"Narrow cloth" (streit, strait,[1] narrow ware articles, narrow ware woven[2]) is cloth of a comparatively narrow width, generally less than a human armspan; precise definitions vary.
Historically, human factors and ergonomics limited the width that could practically be woven by a single weaver on a handloom. The weaver had to be able to reach both edges of the cloth, so they could throw the shuttle through the shed. A weaver thus could not weave a bolt wider than their armspan.[3] So cloth was typically made in narrow widths on narrow-width handlooms.[4][5]
Wider widths once had to be woven with a person on each side of the loom, usually the master weaver and an apprentice, throwing the shuttle back and forth between them.[6]: 29 [3] In 1733, the flying shuttle was invented. Flying shuttles made it possible for a single hand weaver to weave widths greater than their armspan, halving the labour required to make broadcloth.[7] Fabric widths became limited by the impracticality of transporting very wide bolts and looms.
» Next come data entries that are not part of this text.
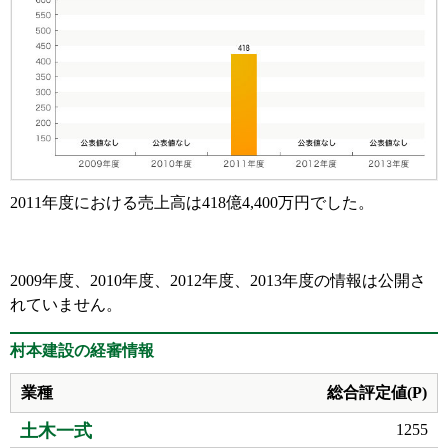
2011年度における売上高は418億4,400万円でした。
2009年度、2010年度、2012年度、2013年度の情報は公開さ
れていません。
村本建設の経審情報
業種
総合評定値(P)
土木一式
1255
Various maximum measures of breadth were used to legally define narrow cloth, and "broadcloth" was often regulated to be twice the width of narrow cloth (antonym to "narrow cloth", but later came to mean a particular type of cloth (see broadcloth).[1] The 1909 Webster's dictionary (as reprinted in 1913) defines broadcloth as "A fine smooth-faced woolen cloth for men's garments, usually of double width".[8] thus giving both the old breadth-based distinction and the newer definition based on the type of cloth. Broadwoven and narrow woven are unambiguous terms, used by the US government.[9]